I am planning to measure PMU counters for L1,L2,L3 misses branch prediction misses , I have read related Intel documents but i am unsure about the below scenarios.could some one
Summary of the Intel forum thread started by the OP:
The Linux perf
subsystem virtualizes the performance counters, but this means you have to read them with a system call, instead of rdpmc
, to get the full virtualized 64-bit value instead of whatever is currently in the architectural performance counter register.
If you want to use rdpmc
inside your own code so it can measure itself, pin each thread to a core because context switches don't save/restore PMCs. There's no easy way to avoid measuring everything that happens on the core, including interrupt handlers and other processes that get a timeslice. This can be a good thing, since you need to take the impact of kernel overhead into account.
More useful quotes from John D. McCalpin, PhD ("Dr. Bandwidth"):
For inline code instrumentation you should be able to use the "perf events" API, but the documentation is minimal. Some resources are available at http://web.eece.maine.edu/~vweaver/projects/perf_events/faq.html
You can use "pread()" on the /dev/cpu/*/msr device files to read the MSRs -- this may be a bit easier to read than IOCTL-based code. The codes "rdmsr.c" and "wrmsr.c" from "msr-tools-1.3" provide excellent examples.

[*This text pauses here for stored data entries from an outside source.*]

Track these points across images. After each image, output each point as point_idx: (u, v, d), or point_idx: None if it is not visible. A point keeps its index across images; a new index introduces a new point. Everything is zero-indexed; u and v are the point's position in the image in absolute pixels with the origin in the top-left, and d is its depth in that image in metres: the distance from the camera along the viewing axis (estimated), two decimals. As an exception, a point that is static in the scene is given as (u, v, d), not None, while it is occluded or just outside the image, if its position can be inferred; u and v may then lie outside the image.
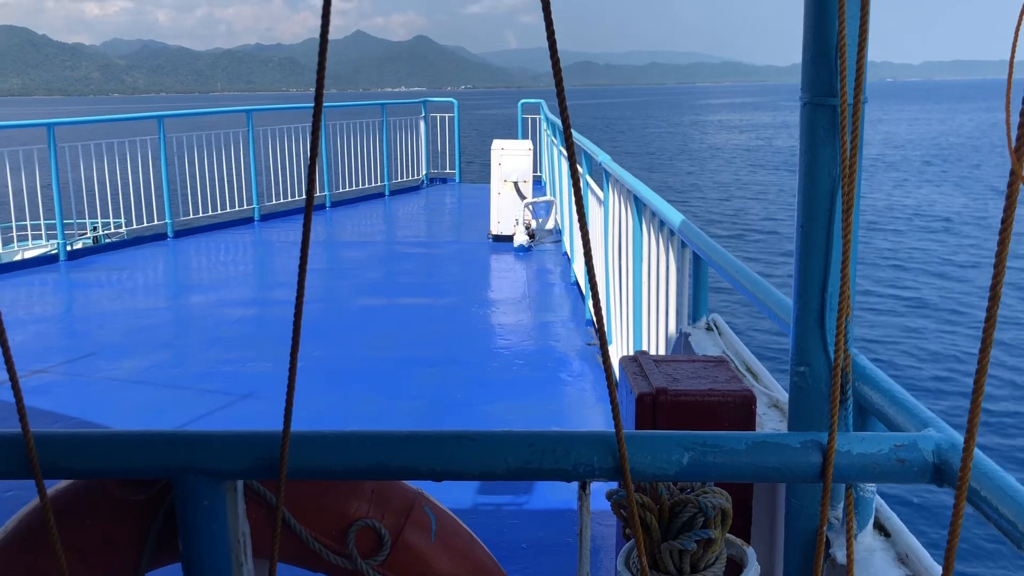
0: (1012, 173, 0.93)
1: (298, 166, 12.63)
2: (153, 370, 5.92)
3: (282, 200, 12.42)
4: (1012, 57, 0.96)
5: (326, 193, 13.03)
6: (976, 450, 1.14)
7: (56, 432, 1.40)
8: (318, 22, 1.07)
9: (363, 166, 13.72)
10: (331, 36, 1.10)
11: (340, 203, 13.34)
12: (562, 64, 1.10)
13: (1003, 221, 0.97)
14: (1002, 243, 0.97)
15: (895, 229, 22.88)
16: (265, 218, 11.99)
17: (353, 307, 7.59)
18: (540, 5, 1.05)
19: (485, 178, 11.67)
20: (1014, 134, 0.93)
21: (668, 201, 4.05)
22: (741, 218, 25.66)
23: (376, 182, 14.02)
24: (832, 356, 1.57)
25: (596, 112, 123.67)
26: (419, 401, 5.36)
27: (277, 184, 12.45)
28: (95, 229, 11.15)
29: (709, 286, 3.47)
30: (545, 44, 1.08)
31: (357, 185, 13.70)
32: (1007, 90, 0.99)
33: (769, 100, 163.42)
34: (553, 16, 1.05)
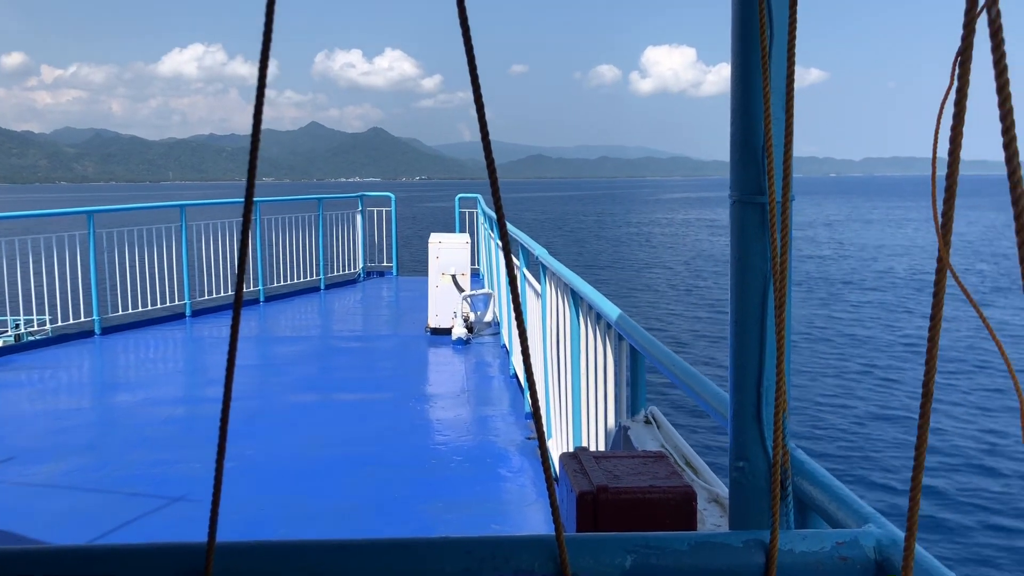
0: (939, 260, 0.95)
1: (231, 261, 12.48)
2: (73, 474, 5.65)
3: (215, 295, 12.23)
4: (934, 153, 1.01)
5: (259, 288, 12.87)
6: (916, 546, 1.13)
7: None
8: (274, 113, 1.03)
9: (298, 260, 13.64)
10: (285, 127, 1.07)
11: (274, 297, 13.17)
12: (515, 157, 1.10)
13: (931, 318, 0.98)
14: (932, 339, 0.98)
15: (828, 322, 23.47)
16: (197, 314, 11.76)
17: (286, 404, 7.40)
18: (490, 100, 1.06)
19: (423, 271, 11.68)
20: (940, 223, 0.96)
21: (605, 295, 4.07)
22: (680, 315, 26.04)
23: (312, 276, 13.93)
24: (771, 452, 1.57)
25: (547, 205, 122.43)
26: (355, 501, 5.20)
27: (210, 279, 12.27)
28: (17, 327, 10.79)
29: (648, 380, 3.48)
30: (499, 137, 1.08)
31: (292, 279, 13.59)
32: (931, 184, 1.04)
33: (718, 196, 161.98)
34: (505, 111, 1.05)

There have been a number of approaches to reserving and sharing performance counters, including both software-only and combined hardware+software approaches, but at this point there is not a "standard" approach. (It looks like Intel has a hardware-based approach using MSR 0x392 IA32_PERF_GLOBAL_INUSE, but I don't know what platforms support it.)
your questions
what will happen if my process is scheduled out when my_program() is running, and scheduled to another core?
You'll see random garbage, same if another process resets PMCs between timeslices of your process.